The World Development Indicator looks as follows
library(data.table)
WDI <- fread("CountryName CountryCode IndicatorName IndicatorCode 1960 1961 2017
ArabWorld ARB A FX.OWN.TOTL.ZS 37.16521072 37.16521072 37.16521072
ArabWorld ARB B FX.OWN.TOTL.FE.ZS 25.63540268 25.63540268 25.63540268
ArabWorld ARB C FX.OWN.TOTL.MA.ZS 48.32851791 48.32851791 48.32851791
ArabWorld ARB D FX.OWN.TOTL.OL.ZS 42.54204559 42.54204559 42.54204559
ArabWorld ARB E FX.OWN.TOTL.40.ZS 27.72478104 27.72478104 27.72478104
ArabWorld ARB F FX.OWN.TOTL.PL.ZS 26.45811081 26.45811081 26.45811081
ArabWorld ARB G FX.OWN.TOTL.60.ZS 43.44695282 43.44695282 43.44695282
ArabWorld ARB H FX.OWN.TOTL.SO.ZS 48.66697693 48.66697693 48.66697693
ArabWorld ARB I FX.OWN.TOTL.YG.ZS 20.95479965 20.95479965 20.95479965
", header = TRUE)
I used the following code to reshape the World Development Indicator Database from the World Bank.
library(dplyr)
library(tidyr)
WDI <- WDI %>%
select(-`Indicator Name`) %>%
gather(Year, val,`1960`:`2017`) %>%
spread(`Indicator Code`, val)
It used to work without any issues, but for some reason it now requires too much memory for the operation to be completed.
I have tried to remove all other databases from the work space, gc(), closing all other programs on the computer and to reduce the years used to reshape, but that did not fix the problem. As a result, I wonder whether there is a less memory intensive way to deal with the issue.

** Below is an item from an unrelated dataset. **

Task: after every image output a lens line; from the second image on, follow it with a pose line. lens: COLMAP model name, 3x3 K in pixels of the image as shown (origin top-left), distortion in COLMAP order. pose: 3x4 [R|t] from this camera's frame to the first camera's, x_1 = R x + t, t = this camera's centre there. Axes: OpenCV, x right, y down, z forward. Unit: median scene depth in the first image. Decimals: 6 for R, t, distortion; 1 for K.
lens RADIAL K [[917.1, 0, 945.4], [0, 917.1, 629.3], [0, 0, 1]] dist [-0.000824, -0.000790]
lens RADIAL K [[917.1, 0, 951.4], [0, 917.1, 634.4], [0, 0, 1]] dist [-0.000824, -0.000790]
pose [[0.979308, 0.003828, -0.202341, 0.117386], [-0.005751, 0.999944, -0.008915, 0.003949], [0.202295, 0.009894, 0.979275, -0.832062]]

EDIT 1: According to this post dcast.data.table or reshape (because of not running out of memory) is the way to go. I am however having a lot of trouble rewriting the syntax (I got the dplyr answer my posting a question as well) How would I rewrite the dplyr code for using dcast/reshape?
How do the terms select, gather, spread, relates to dcast and reshape?

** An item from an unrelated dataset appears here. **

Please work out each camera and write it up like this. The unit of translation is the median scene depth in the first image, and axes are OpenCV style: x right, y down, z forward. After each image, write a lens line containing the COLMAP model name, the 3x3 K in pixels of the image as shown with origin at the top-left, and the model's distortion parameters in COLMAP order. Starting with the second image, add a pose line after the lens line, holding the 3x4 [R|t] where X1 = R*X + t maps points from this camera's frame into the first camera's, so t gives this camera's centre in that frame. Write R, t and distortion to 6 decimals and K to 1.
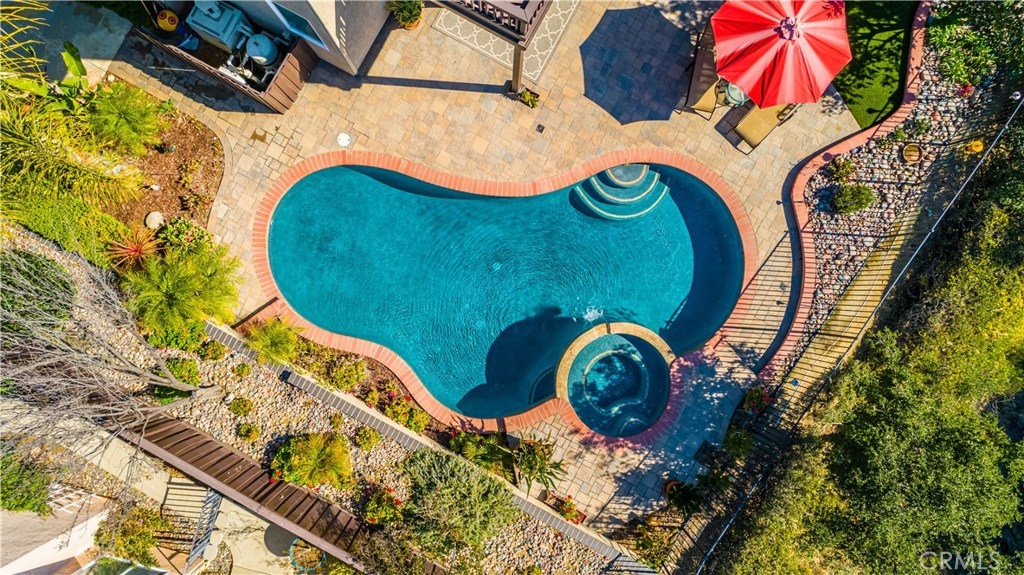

EDIT 2: I have first tried to melt the data.table as follows:
WDI = melt(WDI, id.vars = c("IndicatorCode", "CountryName", "CountryCode"),
# measure.vars = -c("IndicatorCode", "CountryName", "CountryCode", "IndicatorName"))

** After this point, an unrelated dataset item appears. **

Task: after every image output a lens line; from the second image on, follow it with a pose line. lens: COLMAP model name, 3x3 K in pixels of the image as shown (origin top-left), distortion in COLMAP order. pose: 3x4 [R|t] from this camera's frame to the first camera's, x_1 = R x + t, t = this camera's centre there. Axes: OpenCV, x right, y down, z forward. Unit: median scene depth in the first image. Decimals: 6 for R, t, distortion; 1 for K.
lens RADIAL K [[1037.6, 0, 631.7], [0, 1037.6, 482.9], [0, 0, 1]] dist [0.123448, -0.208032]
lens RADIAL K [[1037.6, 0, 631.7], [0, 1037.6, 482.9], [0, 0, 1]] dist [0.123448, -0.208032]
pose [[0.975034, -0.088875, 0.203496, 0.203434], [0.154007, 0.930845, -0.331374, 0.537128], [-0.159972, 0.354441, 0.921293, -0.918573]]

measure.vars = c("1960", "1961","2017"))
colnames(WDI)[4] <- "year"
WDI = dcast(WDI, CountryName + CountryCode + year ~ IndicatorCode, value.var="value")
But then I get the "warning" Aggregation function missing: defaulting to length and all entries are just 1 instead of the values. This apparently happens when the combination of entries are not unique. I am however pretty sure that they are (the combination of the country and the Indicator, should make the entry unique).